Sans doutes sera-t-il nécessaire de revenir sur l’Algérie dans une prochaine émission. Il y a plusieurs années, déjà, des Algériens, journalistes, intellectuels ou associatifs étaient venus témoigner à mon micro sur les massacres des islamistes du GIA, puis sur la terrible répression de la révolte kabyle. Disons-le franchement : au-delà du minimum de réserve que j’essaye de conserver, je n’ai jamais pu être pris en flagrant délit de complaisance vis-à-vis du Président Bouteflika, « faucon » en matière de relations avec la France ou Israël, mais singulièrement « colombe » quand il a décidé d’accorder une large amnistie aux anciens des maquis islamistes ... une politique désastreuse, quand on voit ces attentats.

Je parlerai par ailleurs de l’Algérie prochainement, mais en interviewant Benjamin Stora à propos de son dernier livre, « Les trois exils, histoire des Juifs d’Algérie » (Editions Stock). En attendant, et comme un curieux clin d’œil du passé au présent, on retrouve sur cette photo prise après l’attentat l’imposant bâtiment du « Gouvernement Général », héritage du passé colonial et haut lieu des manifestations pro « Algérie française » dans les années 50 !

J.C

15 mars 2007

Un général iranien et deux emblèmes


Merci à nouveau à l’excellent site « iran-resist », en lien permanent sur le blog et qui est souvent cité ici, pour avoir mis côte à côte les deux emblèmes, celui du Hezbollah libanais et celui des Pasdaran iraniens. Difficile de ne pas être frappé par l’analogie du graphisme ! Petite explication, d’abord, pour ceux des lecteurs qui auraient besoin d’une séance « d’explication d’images »

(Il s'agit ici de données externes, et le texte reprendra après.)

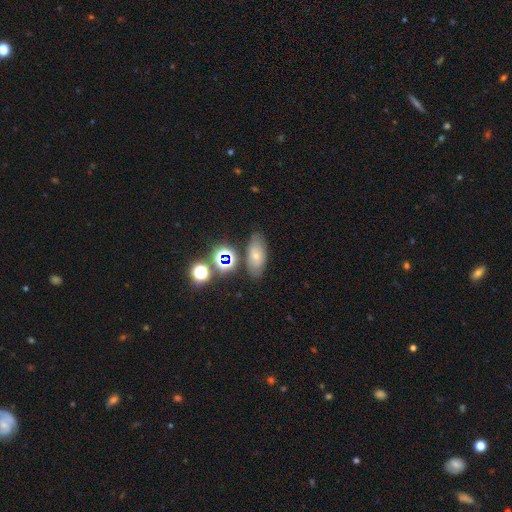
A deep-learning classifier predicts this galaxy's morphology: type=smooth (41%); merging=none (74%).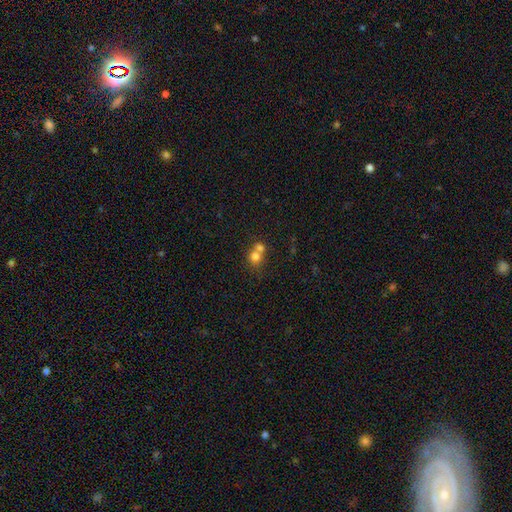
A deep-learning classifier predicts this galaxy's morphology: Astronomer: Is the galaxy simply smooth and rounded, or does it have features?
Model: smooth — 75%.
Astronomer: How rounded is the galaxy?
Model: round — 80%.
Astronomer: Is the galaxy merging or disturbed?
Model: merger — 59%.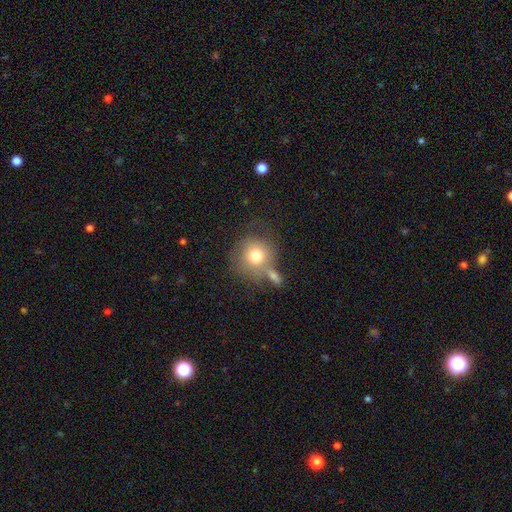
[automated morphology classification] This appears to be a smooth galaxy with no disk features (74%) that is round (91%). Merging: none (53%).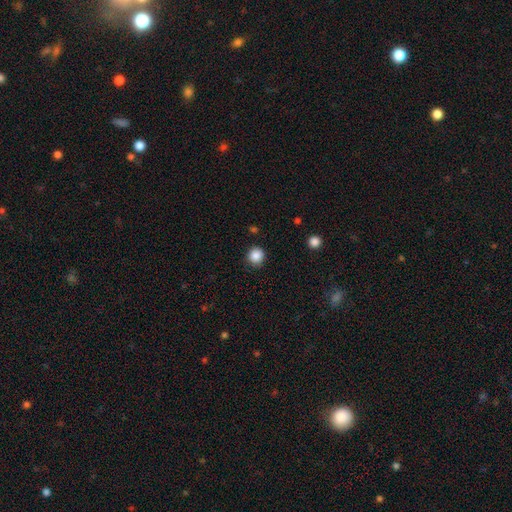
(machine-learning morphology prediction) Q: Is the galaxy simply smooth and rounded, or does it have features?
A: smooth — 86%.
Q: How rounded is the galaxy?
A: round — 93%.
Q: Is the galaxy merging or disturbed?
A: none — 88%.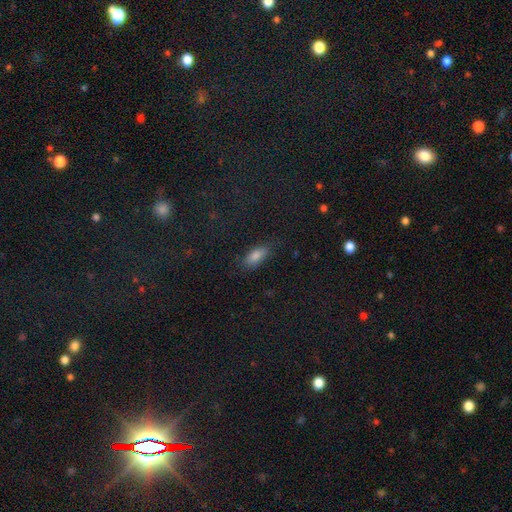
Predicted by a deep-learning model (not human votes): Smooth or featured: smooth — 79% (star or artifact — 12%)
How rounded: in between — 83% (cigar-shaped — 14%)
Merging: none — 79% (minor disturbance — 16%)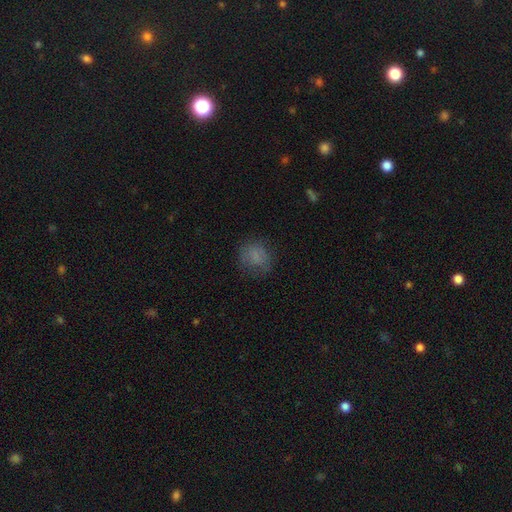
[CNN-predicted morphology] smooth 74%, featured or disk 13%, star or artifact 13%. Down the decision tree: how rounded — round (72%); merging — none (68%).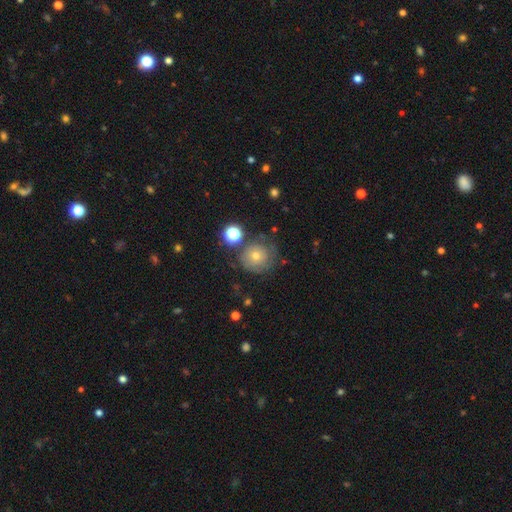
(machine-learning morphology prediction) Smooth or featured?
  - smooth: 50% *
  - featured or disk: 34%
  - star or artifact: 17%
Merging?
  - none: 69% *
  - minor disturbance: 17%
  - major disturbance: 8%
  - merger: 6%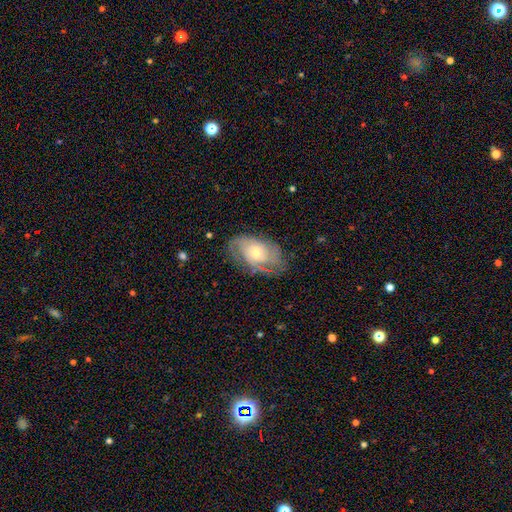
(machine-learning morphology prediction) The model was most divided on "spiral arm count": can't tell: 41%, 2: 32%, 3: 13%, 1: 5%, 4: 5%, more than 4: 4%. More confident: edge-on disk — no (95%); spiral arms — yes (85%); bar — no (76%); smooth or featured — featured or disk (69%); merging — none (67%); bulge size — moderate (53%); spiral winding — tight (51%).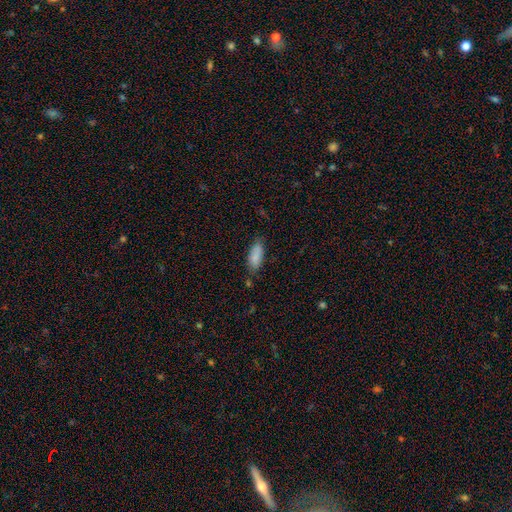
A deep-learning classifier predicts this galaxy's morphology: type=smooth (86%); roundness=in between (81%); merging=none (72%).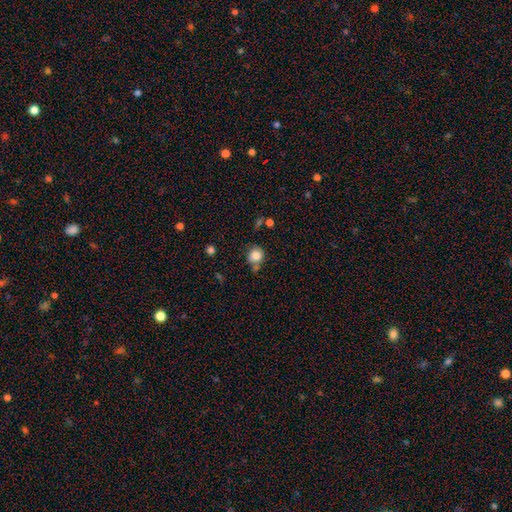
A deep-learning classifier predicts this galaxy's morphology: This appears to be a smooth galaxy with no disk features (82%) that is round (85%). Merging: none (61%).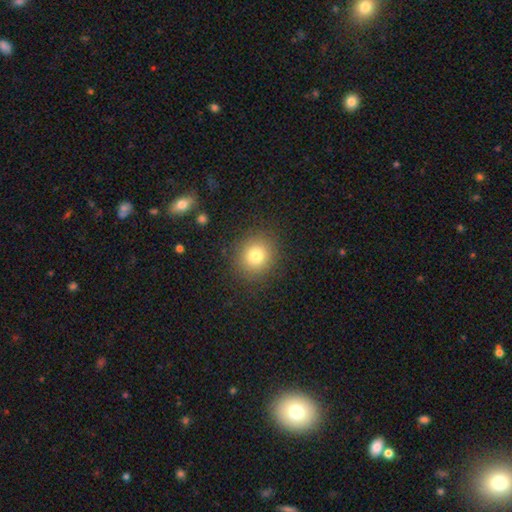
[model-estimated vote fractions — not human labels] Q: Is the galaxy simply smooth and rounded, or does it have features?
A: smooth — 79%.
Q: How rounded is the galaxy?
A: round — 86%.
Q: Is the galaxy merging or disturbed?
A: none — 88%.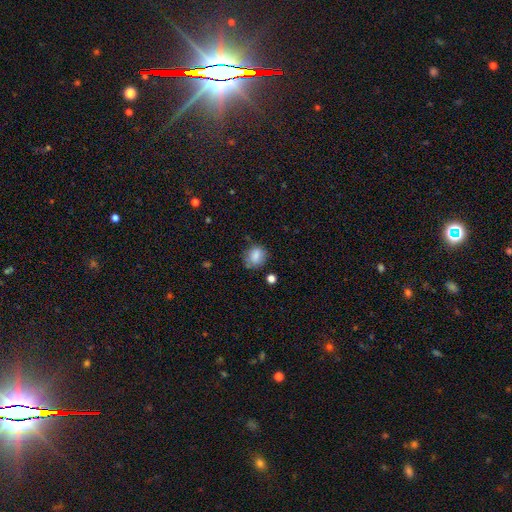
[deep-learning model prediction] smooth 81%, featured or disk 10%, star or artifact 9%. Down the decision tree: how rounded — round (61%); merging — none (68%).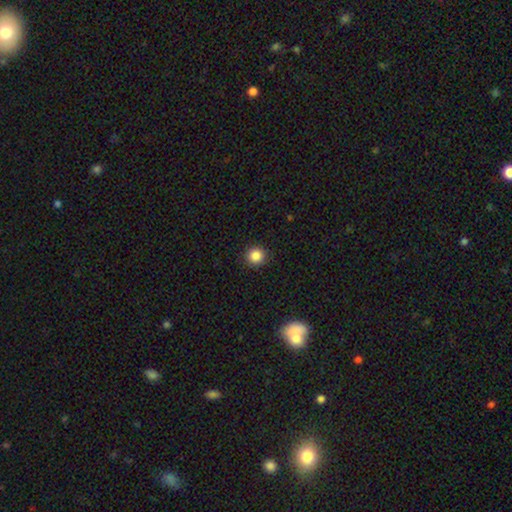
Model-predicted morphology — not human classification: Smooth or featured? Predicted: smooth (p=0.86). How rounded? Predicted: round (p=0.93). Merging? Predicted: none (p=0.91).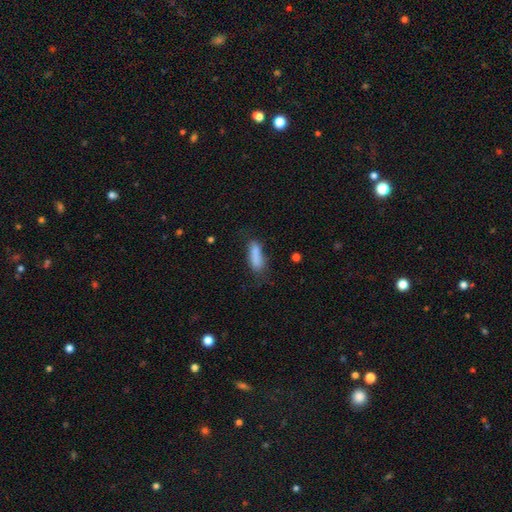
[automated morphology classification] Q: Smooth or featured?
A: smooth (81%); runner-up: featured or disk (10%)
Q: How rounded?
A: in between (60%); runner-up: cigar-shaped (38%)
Q: Merging?
A: none (52%); runner-up: minor disturbance (28%)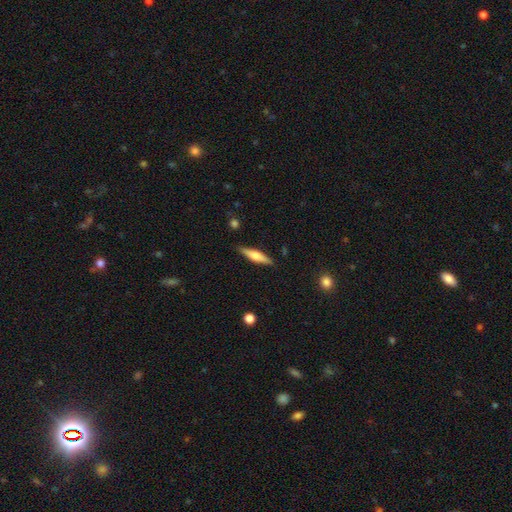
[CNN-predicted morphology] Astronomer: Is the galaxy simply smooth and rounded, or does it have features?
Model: smooth — 47%, tied with featured or disk at 47%.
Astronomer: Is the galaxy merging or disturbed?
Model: none — 88%.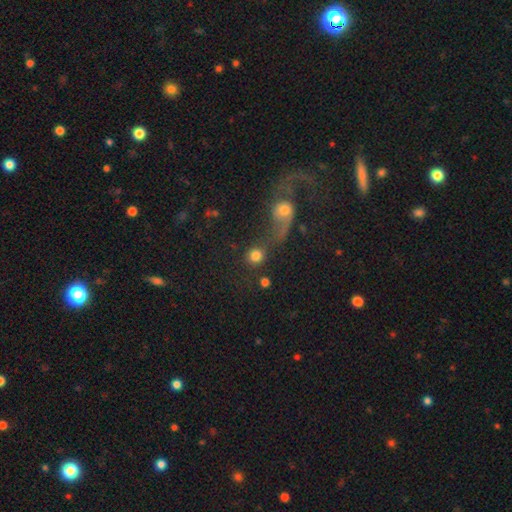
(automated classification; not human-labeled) Q: Smooth or featured?
A: smooth (80%); runner-up: star or artifact (11%)
Q: How rounded?
A: round (91%); runner-up: in between (8%)
Q: Merging?
A: none (50%); runner-up: merger (31%)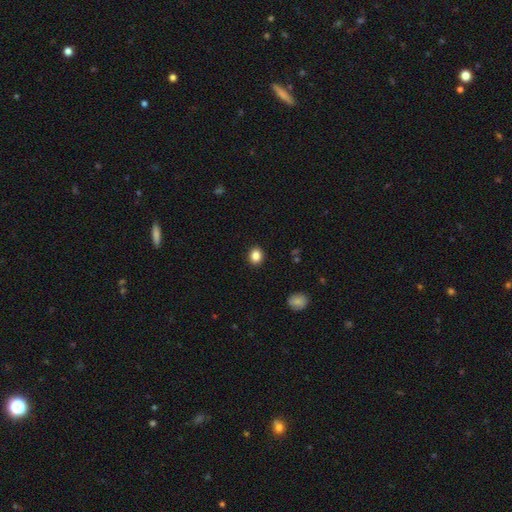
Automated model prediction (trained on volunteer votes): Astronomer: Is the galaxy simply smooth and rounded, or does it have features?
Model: smooth — 86%.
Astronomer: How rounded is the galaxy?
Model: round — 62%.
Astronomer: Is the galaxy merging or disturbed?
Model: none — 91%.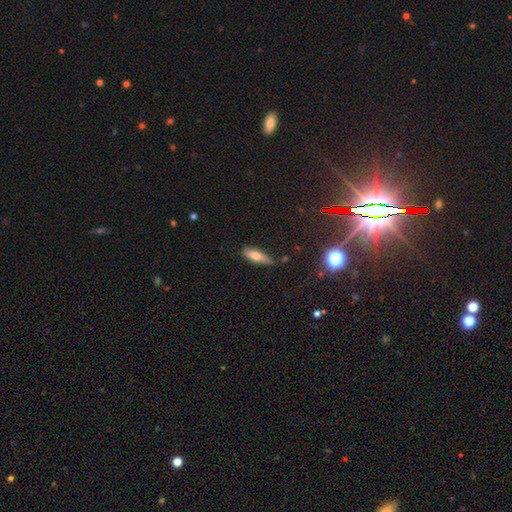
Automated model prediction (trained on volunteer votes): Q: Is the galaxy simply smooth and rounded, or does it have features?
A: smooth — 66%.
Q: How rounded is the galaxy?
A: in between — 50%.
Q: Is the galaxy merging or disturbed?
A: none — 68%.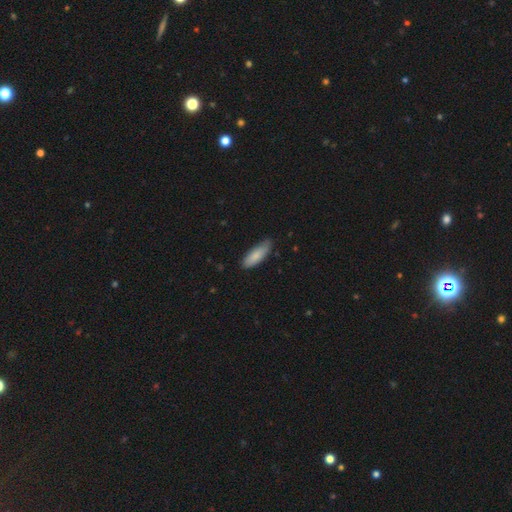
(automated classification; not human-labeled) Q: Smooth or featured?
A: smooth (85%); runner-up: featured or disk (9%)
Q: How rounded?
A: in between (60%); runner-up: cigar-shaped (38%)
Q: Merging?
A: none (69%); runner-up: minor disturbance (27%)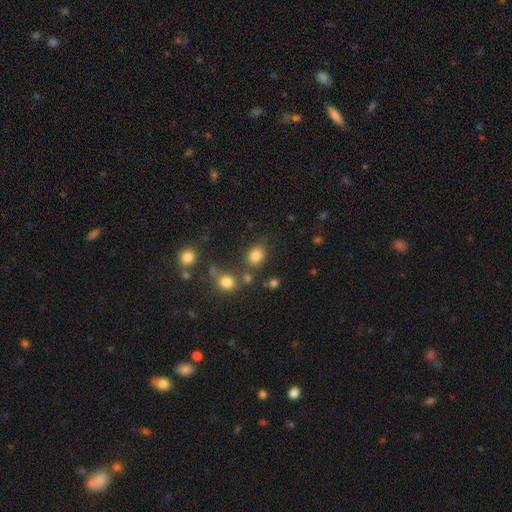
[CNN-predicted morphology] A smooth galaxy with no disk features (81%) that is round (57%).

Vote fractions:
- Smooth or featured? smooth: 81% / star or artifact: 13% / featured or disk: 6%
- How rounded? round: 57% / in between: 42% / cigar-shaped: 1%
- Merging? none: 71% / minor disturbance: 13% / merger: 11% / major disturbance: 5%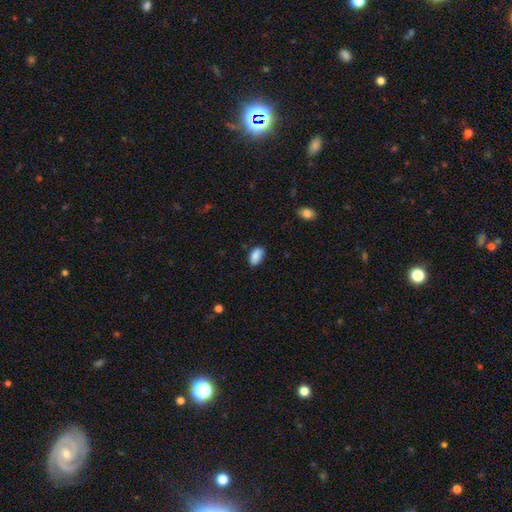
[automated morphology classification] Smooth or featured? smooth (88%)
How rounded? in between (94%)
Merging? none (79%)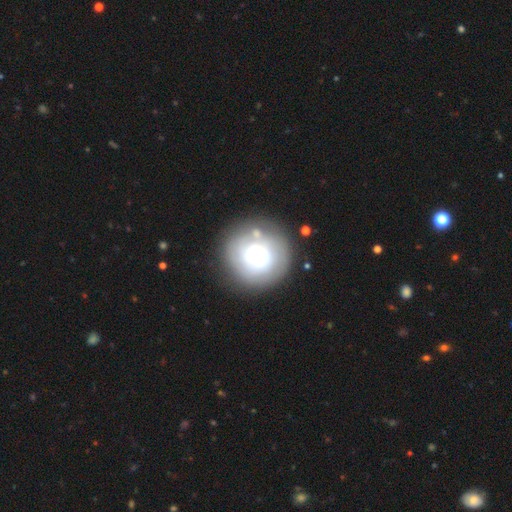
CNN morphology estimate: Smooth or featured?
  - smooth: 50% *
  - featured or disk: 39%
  - star or artifact: 11%
Merging?
  - none: 71% *
  - minor disturbance: 15%
  - major disturbance: 9%
  - merger: 6%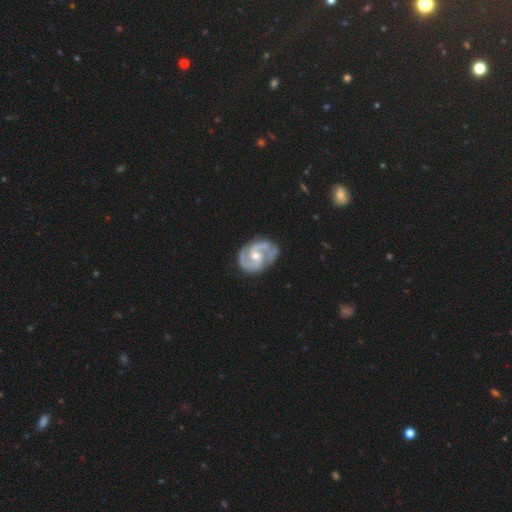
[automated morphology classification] Smooth or featured: featured or disk — 90% (smooth — 6%)
Edge-on disk: no — 98% (yes — 2%)
Bar: no — 47% (weak — 40%)
Spiral arms: yes — 97% (no — 3%)
Spiral winding: medium — 51% (tight — 39%)
Spiral arm count: 2 — 89% (3 — 4%)
Bulge size: moderate — 66% (small — 29%)
Merging: none — 75% (minor disturbance — 19%)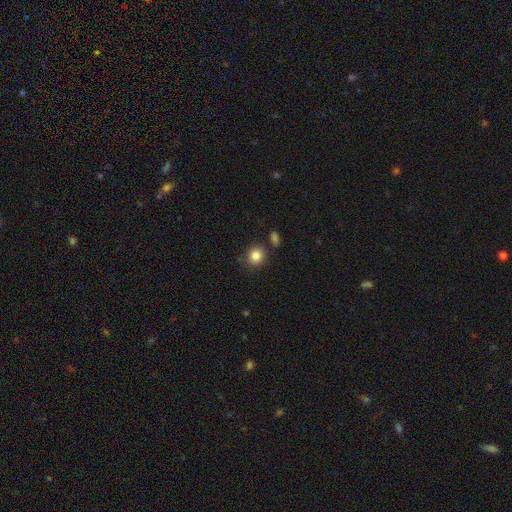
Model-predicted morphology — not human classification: A smooth galaxy with no disk features (85%) that is round (87%).

Vote fractions:
- Smooth or featured? smooth: 85% / star or artifact: 10% / featured or disk: 5%
- How rounded? round: 87% / in between: 12% / cigar-shaped: 1%
- Merging? none: 81% / minor disturbance: 10% / merger: 6% / major disturbance: 3%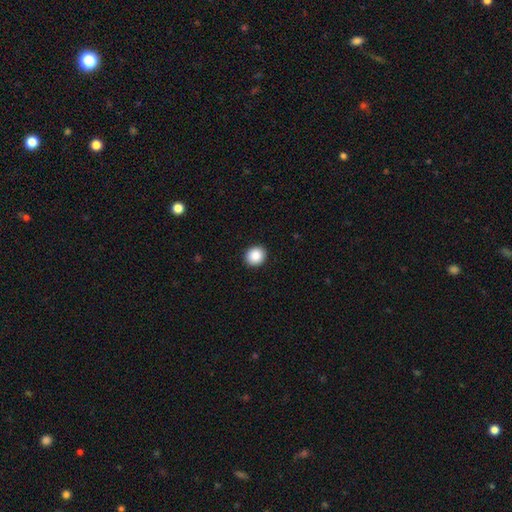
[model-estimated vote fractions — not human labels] Smooth or featured? Predicted: smooth (p=0.88). How rounded? Predicted: round (p=0.80). Merging? Predicted: none (p=0.92).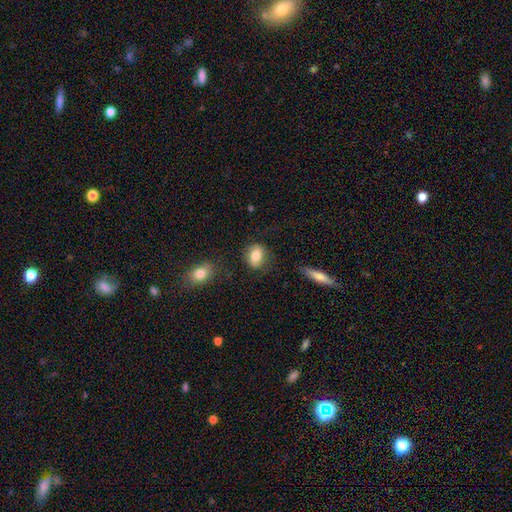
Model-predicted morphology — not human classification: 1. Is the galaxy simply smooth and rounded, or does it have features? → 78% smooth, 14% featured or disk, 8% star or artifact.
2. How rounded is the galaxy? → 62% in between, 36% round, 2% cigar-shaped.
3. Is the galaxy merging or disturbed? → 78% none, 15% minor disturbance, 4% major disturbance, 3% merger.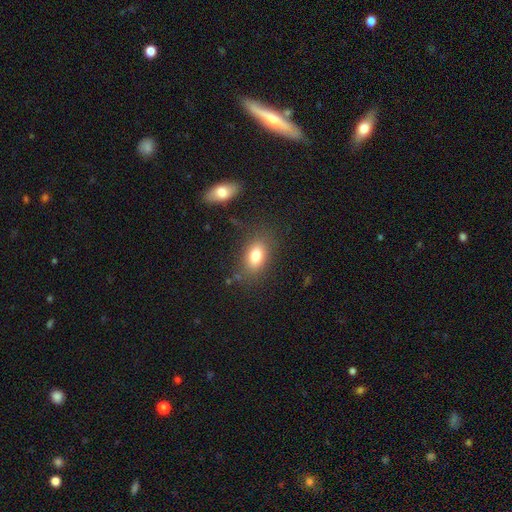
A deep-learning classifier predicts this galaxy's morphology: Smooth or featured: smooth — 80% (featured or disk — 11%)
How rounded: in between — 84% (round — 13%)
Merging: none — 78% (minor disturbance — 13%)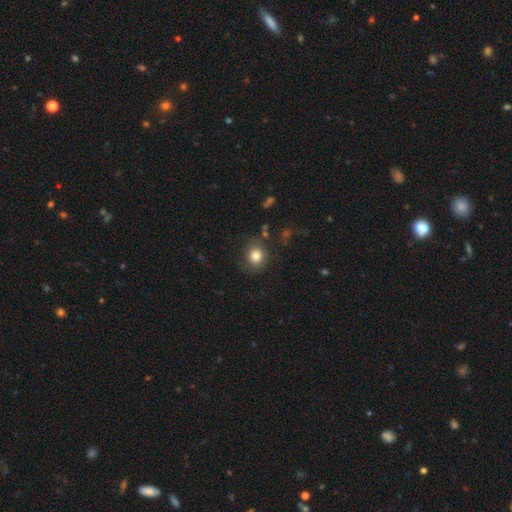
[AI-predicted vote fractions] smooth 82%, star or artifact 11%, featured or disk 7%. Down the decision tree: how rounded — round (74%); merging — none (80%).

- On est d’abord frappé par le même sigle guerrier, la "Kalachnikov" tenant lieu de programme - ce qui ne choque guère les responsables politiques européens, dont les partis affichent soit une rose au poing, soit un olivier ou autre sigle bucolique. Ainsi par exemple, le député UMP Claude Goasguen a toutes les peines du monde pour faire signer par ses collègues une pétition dénonçant le caractère terroriste du Hezbollah, alors que ce dernier a déjà eu droit à ce qualificatif au Royaume Uni, aux USA bien sûr mais aussi de la part du Canada et du Parlement européen. Violence donc, mais au nom de la religion : comme le révèle l'article "Hezbollah" sur l'encyclopédie en ligne Wikipedia, le fusil mitrailleur est surmonté d'une citation en arabe tirée du Coran : "car ceux qui suivent le parti de Dieu seront victorieux". "Parti de Dieu", c'est bien la traduction littérale de "Hezbollah" !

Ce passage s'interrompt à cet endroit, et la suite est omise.